Analog Science Fiction and Fact, September 2014

Reviewed date: 2017 Dec 10
112 pages
cover art

Championship B'Tok
by Edward M. Lerner
Novella
This is a sequel to The Matthews Conundrum from November 2013, but clearly there's a lot of backstory that we're missing. Years ago, aliens (the Snakes) tried to invade the solar system. The Snakes were defeated, and the survivors live in an isolated colony on Ariel, a moon of Uranus. Now, the United Planet (UP) liaison so the Snakes, Carl Rowland, is trying to figure out what the Snakes are up to. What they are up to is they've built a secret robot army hidden on an asteroid, and they're about to take another shot at conquering Earth. But there's an even bigger mystery. Someone has been synchronizing civilizations around the galaxy: speeding up development in some, slowing it down in others, to usher dozens, perhaps hundreds or thousands, of worlds into achieving spaceflight and interstellar capabilities at approximately the same time.

Plastic Thingy
by Mark Niemann-Ross
Novelette
Roger works at a hardware store. When a girl drops in asking to buy a red plastic thingy, Roger indulges her and tries to help. He finds himself whisked off to a spaceship where he meets an intelligent plant who's trying to fix the spaceship's broken something-or-other. And yep, they need some sort of plastic red tubing. Roger jerry-rigs a fix, and Sara and the plant engineer offer him a place on the ship. He declines.

Beneath the Ice of Enceladus
by James C. Glass
Novelette
For three generations Anna's family has looked for alien life. Now Anna has a short time to explore an under-ice lake on Enceladus. Quakes and mechanical difficulties cost them valuable exploration time, but finally the sub is ready and they explore the bottom of the lake. Yep, she finds life growing around an under-sea vent.

Release
by Jacob A. Boyd
Short story
A second-person account of a fighter pilot facing the alien Tivhari. I found this story incomprehensible and unsatisfying. There's something about a stasis bubble that the main character uses to trap both himself and an alien Tivhari ship that is trying to ram into him.

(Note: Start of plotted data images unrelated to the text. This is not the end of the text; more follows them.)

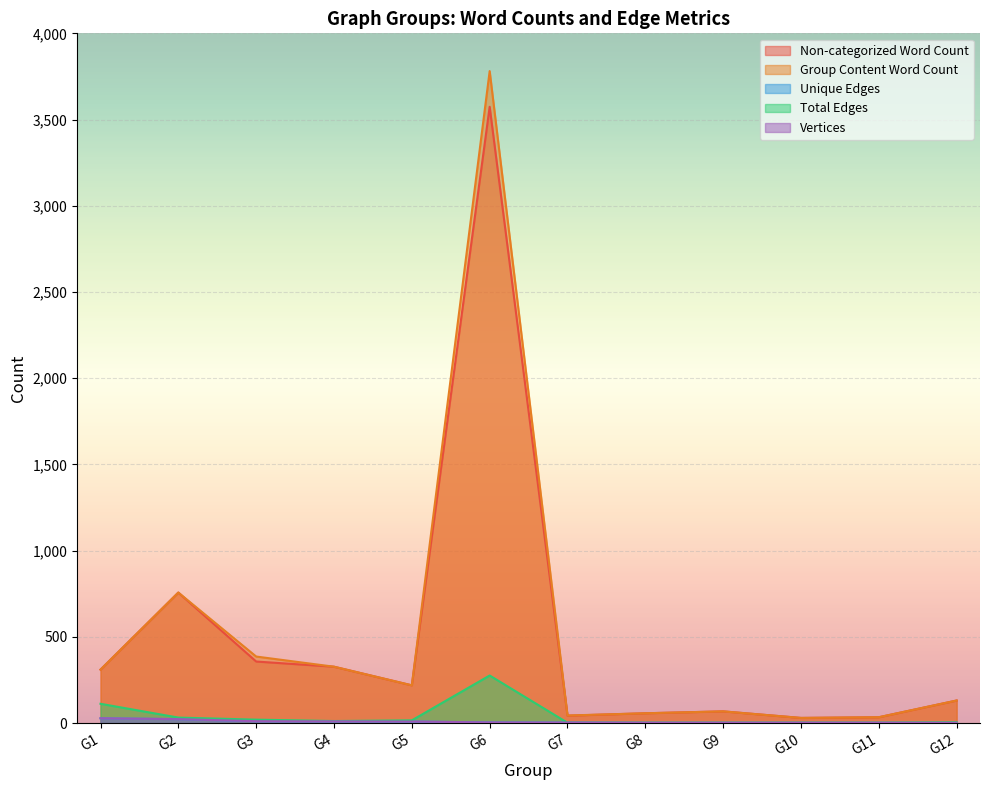

What is the sum of the Group Content Word Count values at G7 and G8?

101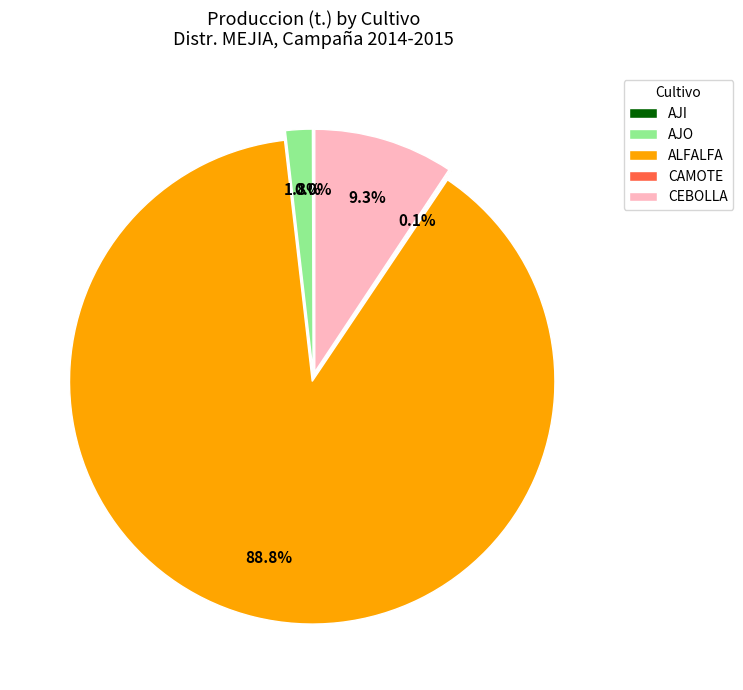

What is the majority slice?

ALFALFA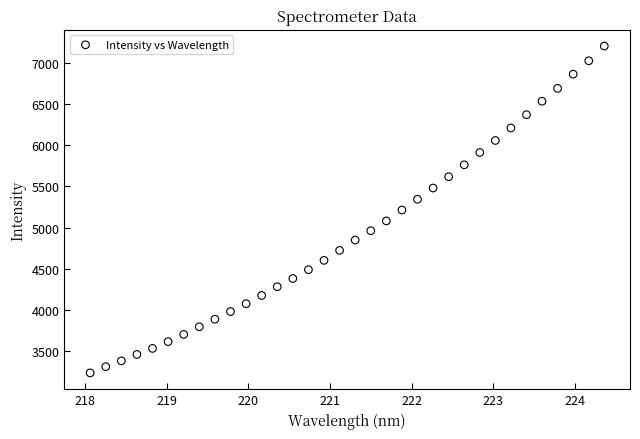

What is the range of X values (max minus min)?

6.3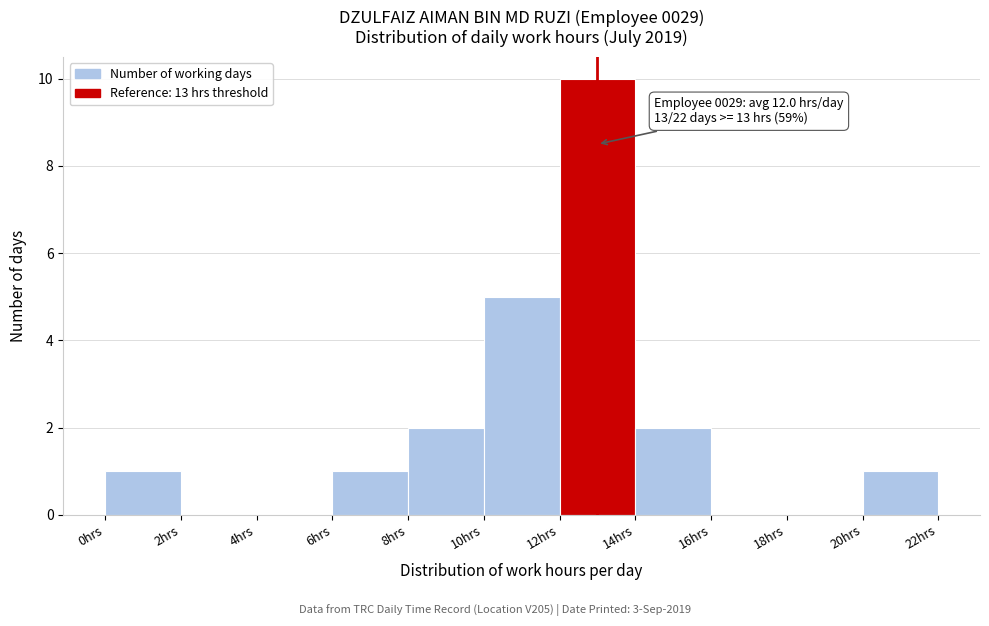

Over which range of the x-axis is the bar tallest?

12 to 14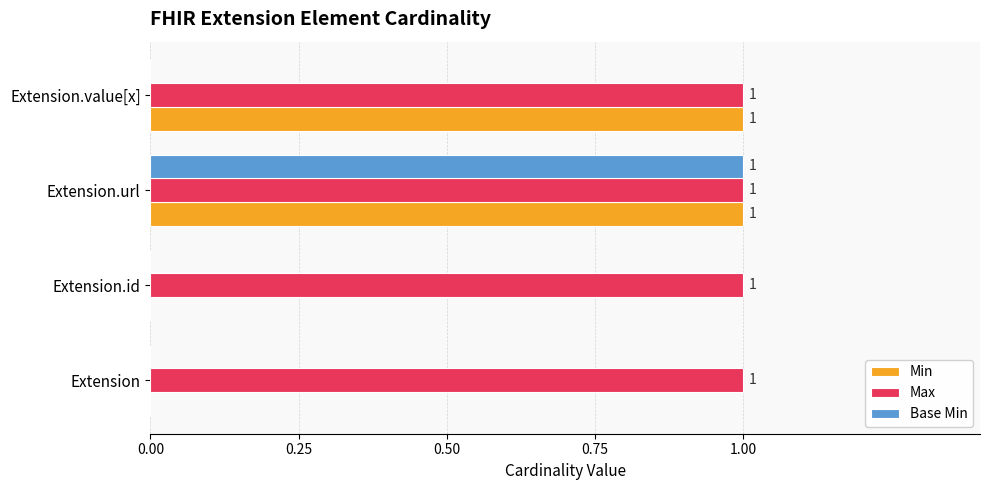

What is the sum of all Max values?

4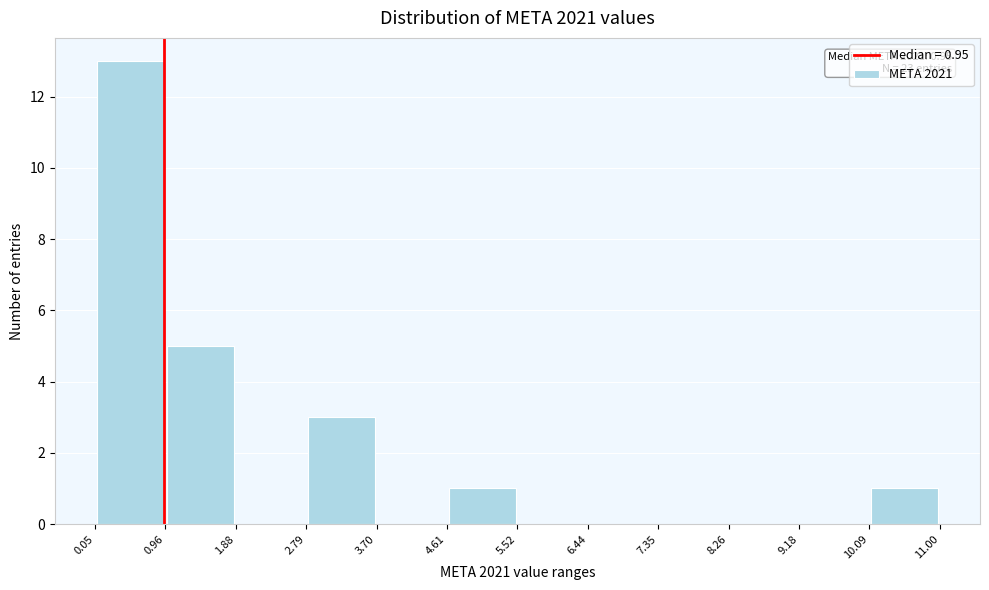

Which range on the x-axis has the tallest bar?

0.05 to 0.96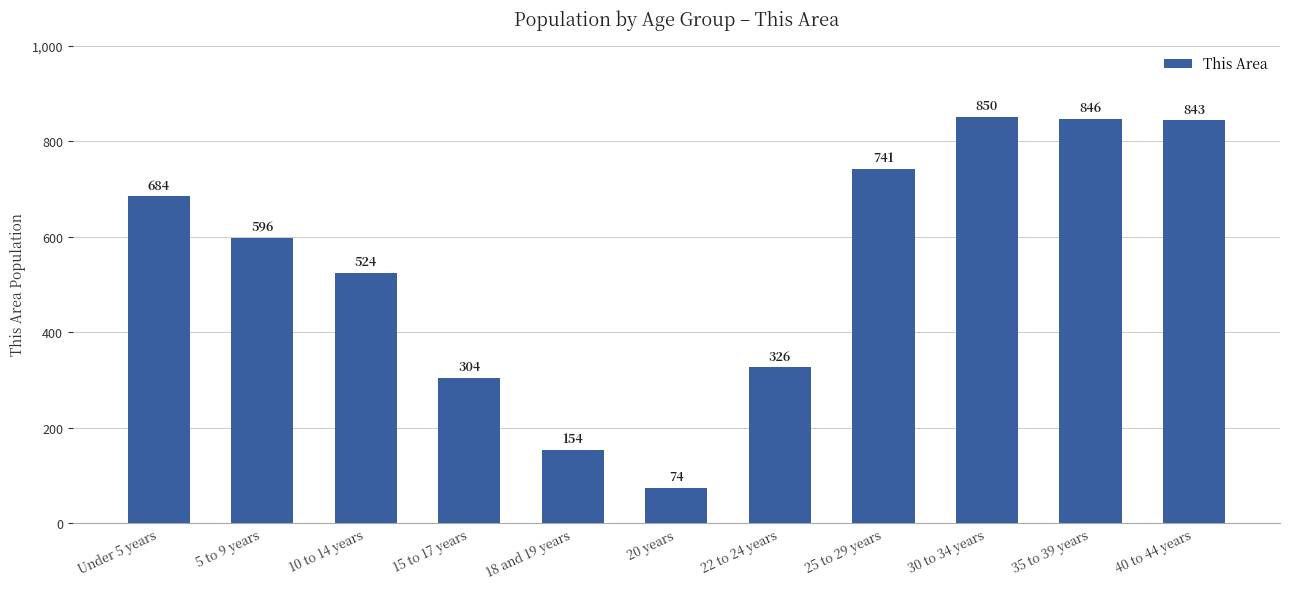

What is the greatest value displayed?

850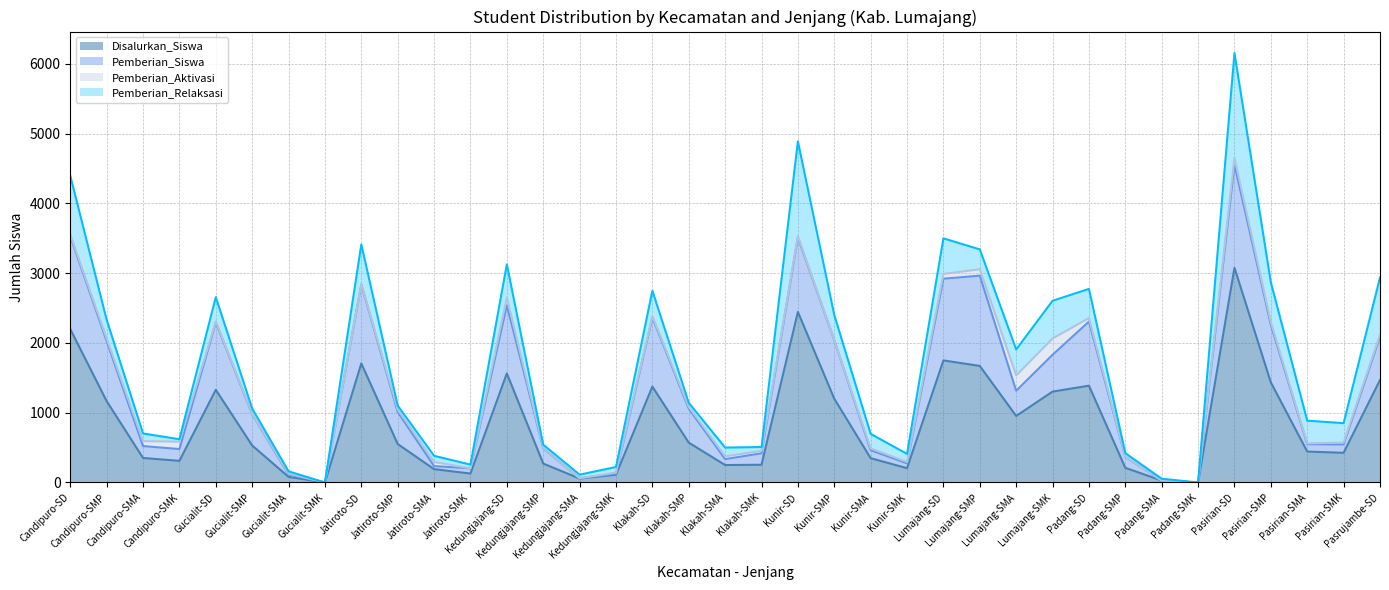

Count the number of categories in the chart.

37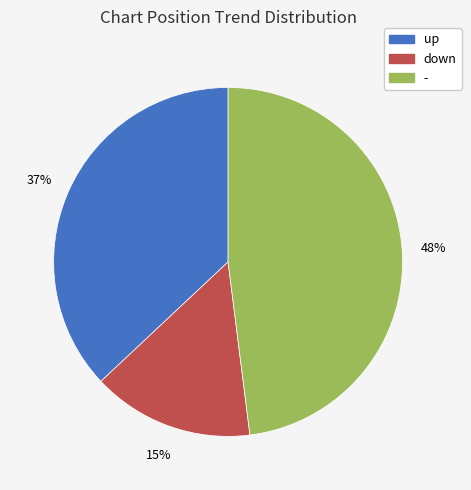

Count the number of slices in the pie.

3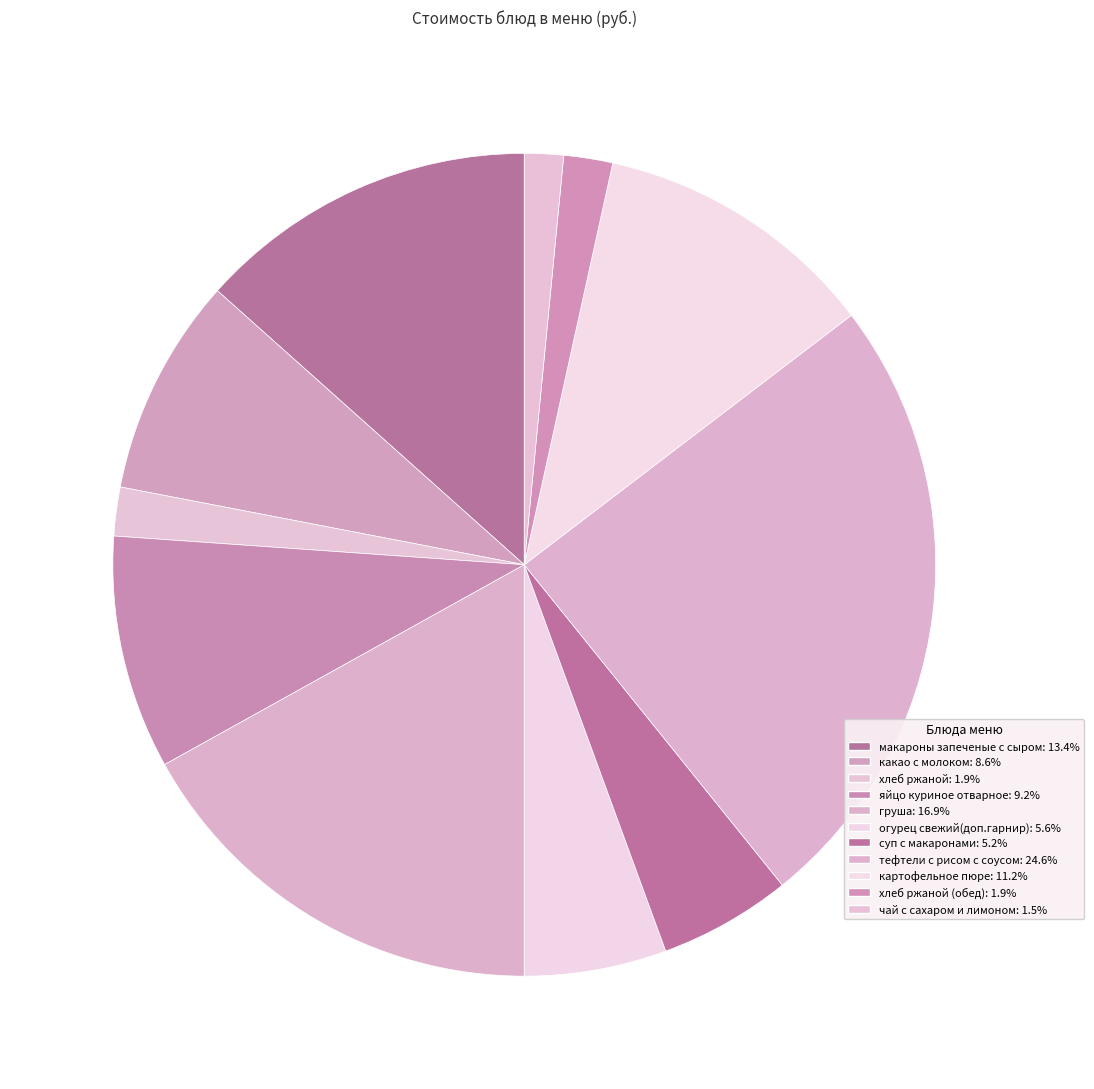

Count the number of slices in the pie.

11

Vladimir Chong Chooses to Die
by Lavie Tidhar
Short story
In a world where everyone lives basically forever, Vladimir Chong chooses to die because he's suffering from a condition where memories of his ancestors and descendents leak into his own. The chaos of memories overwhelms him, to the point where he is a prisoner of memory, living past events over and over, and only rarely surfacing into the present reality. He's particularly distressed because these memories leaking into his mind are robbing him of the ability to remember things precious to him, such as his late wife's name. So he chooses to die--via roller coaster, apparently. An intense, specially-designed super-speed suicide roller coaster accelerates him and crushes him to death, and at that very moment he recalls his wife's name: Aliyah.

Artifice
by Naomi Kritzer
Short story
When Mandy breaks up with her boyfriend, she swears off men. Instead, she upgrades her housekeeper robot, names him Joe, and brings him to game night as her new man. Her friends rebel at first, but gradually accept Joe and he becomes a fixture at game night. (He's not very good at Diplomacy, but he does try.) Then Mandy gets a new boyfriend. She stops coming to game night (he doesn't like it) but Joe keeps coming. When Mandy trades Joe in for a different model (I guess her boyfriend was jealous) her friends realize they don't much miss (or like) Mandy, but Joe was a good friend.

Calm
by Alec Austin & Marissa Lingen
Short story
The Gammans are candidates for joining The Unification, a really awesome galactic organization of uplifted species. It's an exclusive club--humans were only allowed to join after being fitted with implanted Proctors, little devices that monitor stress hormones and help humans control their emotions. The Gammans take emotional outbursts to the extreme: they experience shornoth, periods of intense, violent outbursts often accompanied by wanton property destruction and even murder. These periods are valued for their utility in sparking creativity and problem-solving, so the Gammans have a complex system of clan accounting in order to settle accounts for damages resulting from shornoth--so much for damaged property, so much for a lost limb, so much for a life, etc.

The Unification will not accept the Gammans unless they agree to be fitted with Proctors that prevent shornoth. The Gammans consider shornoth an integral part of their personal, social, and cultural identity.

It's the humans who offer a solution: the Gammans will wear modified Proctors that allow them to control when and where shornoth happens. They can keep their creativity that comes from shornoth, but avoid the messiness of property destruction and violence that results from shornoth at inconvenient times.

Haiku
by Kate Gladstone
Poetry

Saturn's Jet-Propelled Moon and the Search for Extraterrestrial Life
by Richard a. Lovett
Science Fact

These Are Not the Drones You're Looking for
by Trevor Quachri
Editorial

Alternate View: Myers-Briggs and I
by Jeffrey D. Kooistra
Alternate View
Writers can use the Myers-Briggs personality types to create interesting, realistic characters.